Has anyone got a set up anything like this? If you do how do you like it?
It looks like a good investment. Any thoughts?


----------



## A Watchman (Sep 14, 2015)

I store D, AA, AAA regular batteries (10 year shelf life) at over 150 in each size. I also have some rechargeable batteries for a couple of my vast flashlight collection. However, I have not switched over to a full blown rechargeable mindset. A couple reasons, but one being many years ago I found the units like pictured cheap and with short lifespan as well as performance. have they been improved upon?


----------



## Camel923 (Aug 13, 2014)

I have that set up or something very close. I have not had it long but it appears to work OK.


----------



## Arklatex (May 24, 2014)

I've got this one









Works good. I've used it to charge AA, AAA and a 10,000 MaH USB battery like this one http://www.prepperforums.net/forum/showthread.php?t=11157

I also have a bunch of solar landscape lights that will recharge AA batteries. They work well with eneloop batteries. I have an experiment on here somewhere that shows a fully charged yard light with the high capacity eneloop will run for days on end and still provide useful light with no additional recharging.

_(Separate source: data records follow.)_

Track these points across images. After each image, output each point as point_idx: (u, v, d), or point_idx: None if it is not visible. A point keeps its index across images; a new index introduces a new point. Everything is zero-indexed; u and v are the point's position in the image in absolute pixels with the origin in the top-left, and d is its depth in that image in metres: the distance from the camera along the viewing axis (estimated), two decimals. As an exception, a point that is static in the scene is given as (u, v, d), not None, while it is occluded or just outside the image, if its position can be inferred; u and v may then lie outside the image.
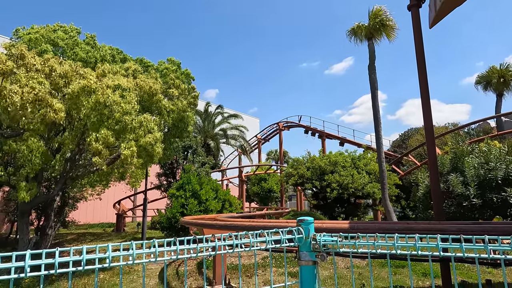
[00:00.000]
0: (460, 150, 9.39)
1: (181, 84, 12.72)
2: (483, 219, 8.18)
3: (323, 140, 29.17)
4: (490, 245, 1.08)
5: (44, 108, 7.94)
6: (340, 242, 1.30)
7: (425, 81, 6.17)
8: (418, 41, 6.28)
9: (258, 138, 35.94)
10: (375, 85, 13.71)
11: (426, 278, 7.59)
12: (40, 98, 7.82)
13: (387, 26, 14.00)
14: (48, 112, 7.89)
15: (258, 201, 31.75)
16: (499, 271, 7.74)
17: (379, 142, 13.79)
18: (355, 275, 8.09)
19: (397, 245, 1.20)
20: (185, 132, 13.20)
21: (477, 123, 20.32)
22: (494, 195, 7.92)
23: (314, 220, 3.50)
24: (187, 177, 14.29)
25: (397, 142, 31.64)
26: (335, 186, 15.19)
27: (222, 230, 6.00)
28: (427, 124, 6.07)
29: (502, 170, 7.69)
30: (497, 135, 17.63)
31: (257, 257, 10.88)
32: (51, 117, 7.90)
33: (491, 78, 23.66)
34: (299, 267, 1.39)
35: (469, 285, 6.83)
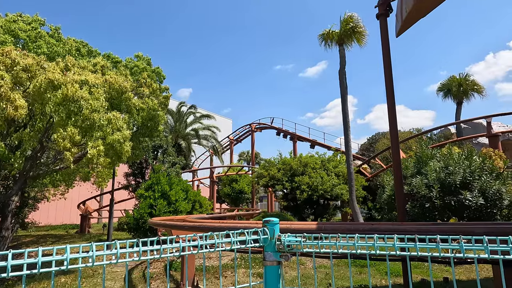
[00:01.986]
0: (424, 155, 9.86)
1: (153, 83, 12.47)
2: (442, 220, 8.63)
3: (294, 142, 29.59)
4: (441, 244, 1.15)
5: (4, 103, 7.50)
6: (304, 243, 1.34)
7: (391, 87, 6.43)
8: (385, 49, 6.53)
9: (231, 139, 35.87)
10: (345, 89, 14.09)
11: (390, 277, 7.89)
12: (1, 94, 7.40)
13: (358, 32, 14.44)
14: (7, 108, 7.47)
15: (229, 202, 31.65)
16: (457, 269, 8.18)
17: (348, 145, 14.18)
18: (323, 274, 8.26)
19: (357, 245, 1.25)
20: (156, 131, 12.93)
21: (439, 129, 21.40)
22: (453, 198, 8.38)
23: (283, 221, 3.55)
24: (157, 177, 14.00)
25: (365, 146, 32.66)
26: (305, 187, 15.44)
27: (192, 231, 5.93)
28: (392, 129, 6.32)
29: (460, 174, 8.15)
30: (457, 140, 18.66)
31: (227, 258, 10.83)
32: (10, 113, 7.48)
33: (451, 87, 24.99)
34: (263, 267, 1.41)
35: (428, 282, 7.17)
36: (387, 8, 6.84)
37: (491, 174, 8.66)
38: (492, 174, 8.69)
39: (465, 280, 7.54)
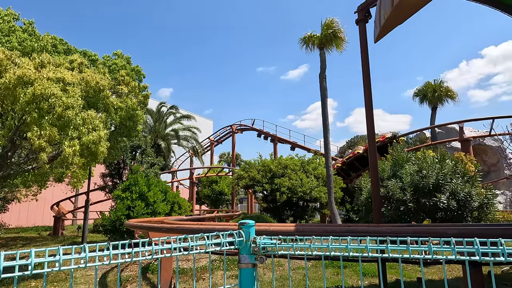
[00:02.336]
0: (399, 158, 10.13)
1: (131, 82, 12.23)
2: (416, 222, 8.88)
3: (275, 144, 29.74)
4: (412, 246, 1.18)
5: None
6: (279, 245, 1.34)
7: (369, 91, 6.57)
8: (364, 53, 6.68)
9: (211, 140, 35.66)
10: (325, 93, 14.29)
11: (365, 277, 8.03)
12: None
13: (338, 37, 14.70)
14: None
15: (208, 204, 31.42)
16: (429, 269, 8.43)
17: (327, 148, 14.38)
18: (301, 276, 8.32)
19: (331, 247, 1.27)
20: (134, 131, 12.69)
21: (414, 133, 22.05)
22: (426, 200, 8.65)
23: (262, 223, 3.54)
24: (135, 178, 13.73)
25: (344, 148, 33.23)
26: (284, 189, 15.53)
27: (169, 233, 5.84)
28: (370, 133, 6.46)
29: (433, 178, 8.42)
30: (431, 144, 19.29)
31: (206, 260, 10.74)
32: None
33: (426, 92, 25.83)
34: (239, 269, 1.40)
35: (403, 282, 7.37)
36: (366, 14, 7.00)
37: (463, 178, 8.99)
38: (464, 178, 9.03)
39: (437, 279, 7.78)
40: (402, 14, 5.24)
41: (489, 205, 9.07)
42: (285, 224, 9.87)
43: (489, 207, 9.10)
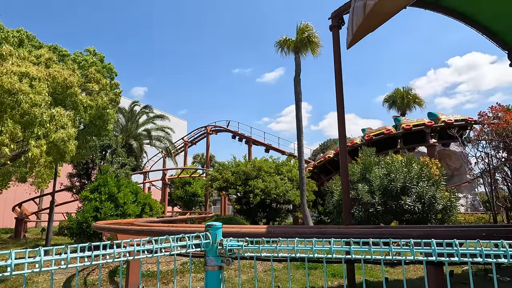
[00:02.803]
0: (369, 162, 10.43)
1: (102, 79, 11.85)
2: (385, 223, 9.17)
3: (249, 146, 29.79)
4: (374, 248, 1.21)
5: None
6: (245, 247, 1.34)
7: (341, 95, 6.72)
8: (337, 58, 6.83)
9: (185, 141, 35.19)
10: (299, 96, 14.48)
11: (335, 278, 8.18)
12: None
13: (313, 42, 14.97)
14: None
15: (181, 205, 30.95)
16: (396, 269, 8.71)
17: (301, 150, 14.57)
18: (270, 277, 8.35)
19: (297, 249, 1.28)
20: (104, 130, 12.29)
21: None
22: (394, 203, 8.95)
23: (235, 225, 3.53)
24: (104, 179, 13.30)
25: (317, 151, 33.79)
26: (258, 191, 15.57)
27: (139, 235, 5.70)
28: (341, 137, 6.60)
29: (400, 181, 8.73)
30: (400, 149, 19.97)
31: (176, 262, 10.55)
32: None
33: (396, 99, 26.79)
34: (205, 272, 1.39)
35: (370, 283, 7.55)
36: (340, 21, 7.17)
37: (428, 181, 9.39)
38: (429, 181, 9.43)
39: (402, 279, 8.05)
40: (373, 22, 5.41)
41: (452, 207, 9.52)
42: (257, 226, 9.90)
43: (452, 210, 9.56)
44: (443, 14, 7.12)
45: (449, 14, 7.10)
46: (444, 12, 7.02)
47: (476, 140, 10.38)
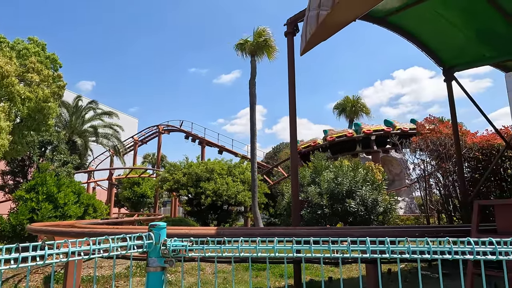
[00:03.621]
0: (319, 165, 10.83)
1: (44, 70, 11.00)
2: (331, 225, 9.57)
3: (203, 147, 29.44)
4: (313, 246, 1.27)
5: None
6: (190, 247, 1.33)
7: (294, 101, 6.91)
8: (290, 64, 7.02)
9: (135, 140, 33.83)
10: (254, 99, 14.63)
11: (283, 278, 8.35)
12: None
13: (269, 46, 15.23)
14: None
15: (129, 207, 29.64)
16: (338, 269, 9.12)
17: (253, 153, 14.71)
18: (221, 279, 8.31)
19: (240, 249, 1.30)
20: (45, 125, 11.41)
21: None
22: (340, 205, 9.39)
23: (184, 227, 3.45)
24: (42, 178, 12.31)
25: (270, 154, 34.32)
26: (210, 193, 15.43)
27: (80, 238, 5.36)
28: (292, 140, 6.77)
29: (346, 185, 9.17)
30: (347, 154, 20.97)
31: (121, 266, 10.07)
32: None
33: (345, 106, 28.16)
34: (146, 273, 1.35)
35: (315, 282, 7.83)
36: (294, 28, 7.38)
37: (372, 185, 9.98)
38: (372, 185, 10.04)
39: (345, 278, 8.44)
40: (326, 32, 5.64)
41: (391, 210, 10.21)
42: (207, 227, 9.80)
43: (392, 212, 10.25)
44: (389, 29, 7.63)
45: (395, 30, 7.63)
46: (391, 28, 7.53)
47: (414, 148, 11.23)
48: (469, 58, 7.84)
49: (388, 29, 7.62)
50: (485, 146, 9.98)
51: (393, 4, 6.62)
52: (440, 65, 8.20)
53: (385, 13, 6.99)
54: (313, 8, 5.44)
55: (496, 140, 9.81)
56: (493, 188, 9.84)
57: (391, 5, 6.67)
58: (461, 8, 6.56)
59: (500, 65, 8.16)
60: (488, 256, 1.15)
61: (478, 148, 10.02)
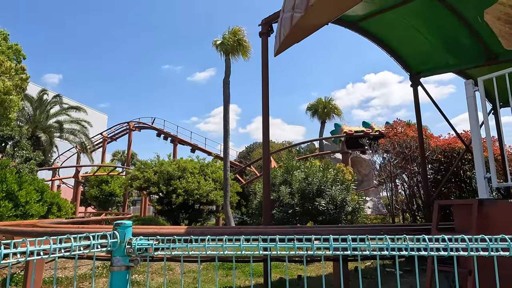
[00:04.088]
0: (290, 165, 10.97)
1: (6, 61, 10.43)
2: (301, 224, 9.73)
3: (175, 145, 28.99)
4: (279, 244, 1.30)
5: None
6: (156, 246, 1.32)
7: (267, 100, 6.96)
8: (264, 65, 7.08)
9: (104, 136, 32.75)
10: (227, 98, 14.59)
11: (253, 277, 8.40)
12: None
13: (244, 46, 15.24)
14: None
15: (96, 206, 28.66)
16: (309, 267, 9.29)
17: (226, 152, 14.67)
18: (190, 279, 8.23)
19: (207, 247, 1.30)
20: (5, 119, 10.82)
21: (305, 143, 24.16)
22: (310, 205, 9.57)
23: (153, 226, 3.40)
24: (2, 174, 11.66)
25: (243, 154, 34.33)
26: (181, 191, 15.22)
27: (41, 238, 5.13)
28: (265, 140, 6.82)
29: (316, 185, 9.36)
30: (319, 154, 21.41)
31: (86, 267, 9.73)
32: None
33: (318, 107, 28.71)
34: (110, 273, 1.32)
35: (284, 280, 7.94)
36: (269, 29, 7.44)
37: (341, 185, 10.25)
38: (342, 185, 10.30)
39: (315, 276, 8.62)
40: (299, 34, 5.73)
41: (360, 209, 10.53)
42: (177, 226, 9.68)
43: (360, 211, 10.57)
44: (360, 34, 7.86)
45: (365, 35, 7.87)
46: (361, 33, 7.76)
47: (382, 149, 11.64)
48: (434, 65, 8.23)
49: (359, 34, 7.85)
50: (447, 149, 10.52)
51: (364, 11, 6.83)
52: (407, 70, 8.55)
53: (356, 19, 7.20)
54: (288, 10, 5.51)
55: (457, 143, 10.36)
56: (454, 189, 10.39)
57: (362, 12, 6.88)
58: (427, 18, 6.88)
59: (462, 72, 8.62)
60: (441, 252, 1.23)
61: (440, 151, 10.54)
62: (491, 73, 3.84)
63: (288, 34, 5.56)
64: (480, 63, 7.44)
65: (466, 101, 4.14)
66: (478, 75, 4.19)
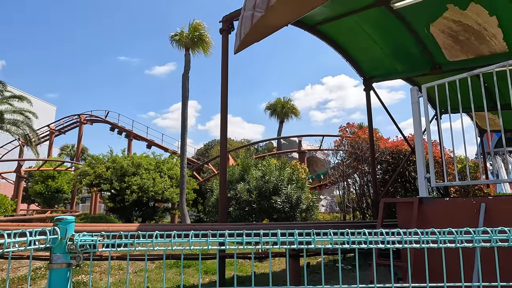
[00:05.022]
0: (247, 163, 11.05)
1: None
2: (257, 221, 9.85)
3: (130, 141, 27.95)
4: (229, 238, 1.32)
5: None
6: (100, 242, 1.27)
7: (226, 98, 6.95)
8: (224, 61, 7.05)
9: (52, 129, 30.70)
10: (186, 94, 14.35)
11: (207, 275, 8.35)
12: None
13: (205, 41, 15.05)
14: None
15: (41, 203, 26.78)
16: (264, 264, 9.43)
17: (184, 149, 14.43)
18: (141, 278, 7.99)
19: (155, 242, 1.28)
20: None
21: (264, 142, 24.46)
22: (267, 202, 9.71)
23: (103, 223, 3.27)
24: None
25: (201, 151, 33.94)
26: (135, 188, 14.71)
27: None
28: (223, 138, 6.80)
29: (273, 183, 9.53)
30: (276, 153, 21.77)
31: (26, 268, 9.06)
32: None
33: (276, 107, 29.19)
34: (48, 271, 1.25)
35: (239, 277, 7.99)
36: (230, 26, 7.42)
37: (296, 184, 10.51)
38: (297, 184, 10.57)
39: (268, 272, 8.77)
40: (259, 33, 5.78)
41: (314, 207, 10.88)
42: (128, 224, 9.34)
43: (314, 209, 10.92)
44: (319, 38, 8.10)
45: (323, 39, 8.12)
46: (320, 36, 7.99)
47: (336, 150, 12.11)
48: (385, 71, 8.71)
49: (317, 37, 8.08)
50: (395, 151, 11.20)
51: (323, 15, 7.05)
52: (361, 75, 8.97)
53: (315, 22, 7.41)
54: (249, 9, 5.53)
55: (404, 146, 11.06)
56: (400, 188, 11.09)
57: (321, 16, 7.10)
58: (381, 26, 7.27)
59: (410, 80, 9.21)
60: (380, 245, 1.32)
61: (389, 152, 11.20)
62: (434, 81, 4.15)
63: (248, 32, 5.59)
64: (426, 71, 8.00)
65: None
66: (423, 83, 4.52)
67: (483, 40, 6.71)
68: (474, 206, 3.43)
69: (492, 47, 6.85)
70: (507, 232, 1.28)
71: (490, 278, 1.64)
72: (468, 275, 3.10)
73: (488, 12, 6.01)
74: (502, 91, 4.21)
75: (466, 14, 6.23)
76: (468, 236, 1.30)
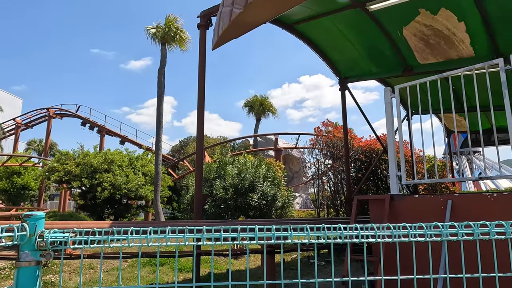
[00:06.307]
0: (224, 160, 11.01)
1: None
2: (233, 218, 9.84)
3: (102, 136, 27.14)
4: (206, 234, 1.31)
5: None
6: (72, 238, 1.23)
7: (203, 94, 6.88)
8: (202, 57, 6.98)
9: (17, 123, 29.26)
10: (162, 89, 14.09)
11: (182, 272, 8.27)
12: None
13: (181, 36, 14.82)
14: None
15: (5, 200, 25.48)
16: (238, 261, 9.44)
17: (159, 145, 14.19)
18: (114, 277, 7.81)
19: (130, 238, 1.26)
20: None
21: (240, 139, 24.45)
22: (243, 199, 9.72)
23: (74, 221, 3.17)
24: None
25: (176, 148, 33.46)
26: (107, 185, 14.31)
27: None
28: (199, 135, 6.74)
29: (249, 180, 9.55)
30: (253, 151, 21.81)
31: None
32: None
33: (254, 104, 29.25)
34: (16, 269, 1.20)
35: (214, 275, 7.97)
36: (208, 21, 7.34)
37: (272, 181, 10.58)
38: (273, 181, 10.64)
39: (244, 269, 8.80)
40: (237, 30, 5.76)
41: (289, 205, 10.99)
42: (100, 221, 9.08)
43: (289, 207, 11.03)
44: (296, 37, 8.17)
45: (301, 38, 8.20)
46: (297, 35, 8.06)
47: (311, 148, 12.29)
48: (359, 72, 8.92)
49: (295, 36, 8.15)
50: (368, 150, 11.51)
51: (300, 14, 7.12)
52: (337, 75, 9.13)
53: (293, 21, 7.47)
54: (227, 5, 5.50)
55: (376, 145, 11.38)
56: (372, 186, 11.42)
57: (299, 15, 7.16)
58: (356, 27, 7.43)
59: (383, 81, 9.49)
60: (354, 239, 1.36)
61: (362, 151, 11.49)
62: (406, 83, 4.30)
63: (226, 29, 5.56)
64: (398, 73, 8.26)
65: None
66: (396, 84, 4.67)
67: (452, 45, 7.00)
68: (441, 202, 3.59)
69: (460, 51, 7.17)
70: (472, 227, 1.35)
71: (456, 271, 1.73)
72: (437, 268, 3.25)
73: (457, 18, 6.28)
74: (469, 94, 4.42)
75: (436, 19, 6.48)
76: (437, 230, 1.36)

One last thing to consider is that you can get adapters for C and D batteries that will accept a AA. I run several D Cell lanterns this way with rechargeable AA batteries.


----------



## Mad Trapper (Feb 12, 2014)

budgetprepp-n said:


> Has anyone got a set up anything like this? If you do how do you like it?
> It looks like a good investment. Any thoughts?


You can make your own using electronic components and a solar panel. With the proper fixtures and wiring for the batteries it can be setup to ,a few kinds, or most kinds of rechargeable batteries.

There are many plans on the internet. I had one of the best bookmarked on my old computer but never got around to building it. It had charge controller/shutoff, charge indicator, wiring for various battery voltages/capacities. I'll see if I can locate it. It only required pretty simple components like diodes, resistors, LED lights, switches, battery holders, etc


----------



## 8301 (Nov 29, 2014)

That panel is so small it will take a very long time just to charge 4 AAs and several days to charge 4 D batteries.


----------